I have never used one of these, but with 2 new router tables, sharing a Jessem Router Lift, and the need for a little more safety. Why not. The dust extraction is brilliant and leaves the table almost clean. The leading edge is used to brace the material before plunging it into the spinning bearing guided router bit.
http://s130.photobucket.com/albums/p244 ... Pin%20Jig/


----------



## OPJ (20 Oct 2009)

Looks good, Mike. These kind of guards are essential for routing shaped components against a bearing-guided cutter - we've seen too many accidents on this forum alone where guarding has been non-existent at best. :?

I made one vaguely similar about a year ago, where the front guard is height-adjustable for different thicknesses of timber. Another tip I picked up from an American book was to set the lead-pin (right-hand side) further forward than the other one, so that intricate curves can be shaped without fouling the rear (left-hand) pin.

It looks as though yours is screwed directly to the table? Great idea! Why didn't I think of that?! :roll: :wink:


----------



## Mike Wingate (20 Oct 2009)

I made the knob and drilled and tapped the table lift 6mm for attachment. The unit can pivot to give clearance.
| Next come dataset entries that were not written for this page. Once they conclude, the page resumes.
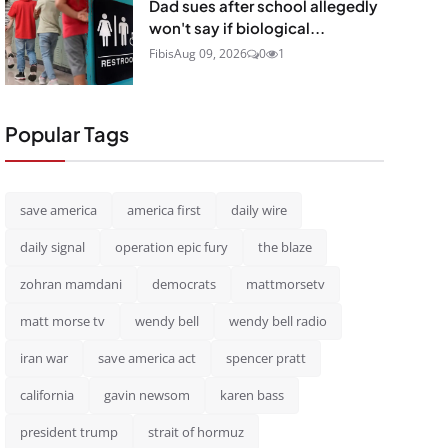
Dad sues after school allegedly
won't say if biological...
Fibis
Aug 09, 2026
0
1
Popular Tags
save america
america first
daily wire
daily signal
operation epic fury
the blaze
zohran mamdani
democrats
mattmorsetv
matt morse tv
wendy bell
wendy bell radio
iran war
save america act
spencer pratt
california
gavin newsom
karen bass
president trump
strait of hormuz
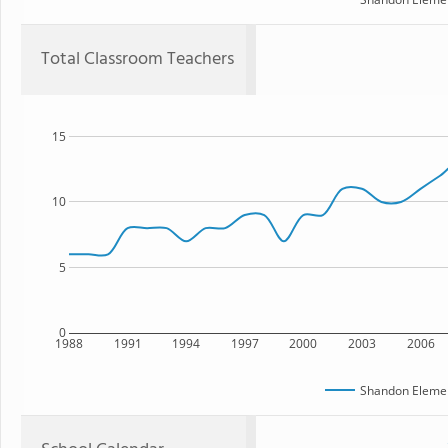
Total Classroom Teachers
15
10
5
0
1988
1991
1994
1997
2000
2003
2006
Shandon Elemen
Then fixed firmly in place with a quick twist of the turned handle.The dust extraction is a real bonus.


----------



## OPJ (21 Oct 2009)

Yes, I agree. Dust extraction is essential! 

How efficient do you find the extraction with the hose attached vertically? I've never really understood the thinking behind this, except to say that it is 'easier' to build and I can only imagine that _some_ of the waste ejected from the cutter does not get caught, unless it's ejected in the direction of the guard...? When I made mine, I set it back at an angle so it was facing the cutter, which I find means it really does catch _everything_ that comes flying off the cutter. :wink:


----------



## Mike Wingate (21 Oct 2009)

The dust extraction port is directly over the cutter and removes dust and chippings very efficiently through 50mm extraction hose and tube.


----------



## Sportique (11 Dec 2009)

Apologies for bumping this up the forum.

On a number of occasions I have used a single M6 pin threaded into the router table as a guide for shaping edge contours etc

Please help - what is the purpose of a second pin ? If both pins are in contact with the workpiece then effectively you have a fence with a large central bit clearance.

What am I missing :?: 

Thanks

Dave


----------



## OPJ (11 Dec 2009)

By 'second pin', Dave, I assume you mean the one "behind" the cutter at the start of the cut? They aren't essential. Although, saying that, I think they can come in handy when you rest briefly, reposition your hands and start again... Depending on the work piece length and shape, it may not be possible to start again - ie. when you're at the end of a cut.


----------



## Sportique (11 Dec 2009)

Olly,

thanks for the insight, all now understood  

PS I enjoyed your workshop blog - from what I can see in the photos, your workbench top looks similar to one that I have planned for next year.

Thanks

Dave


----------



## OPJ (12 Dec 2009)

Thanks, Dave, glad you enjoyed the blog (hope you're still keeping tabs on the new one as well! :wink.

Look forward to seeing your bench progress in the new year. Assuming we'll be getting some photographs, of course?


----------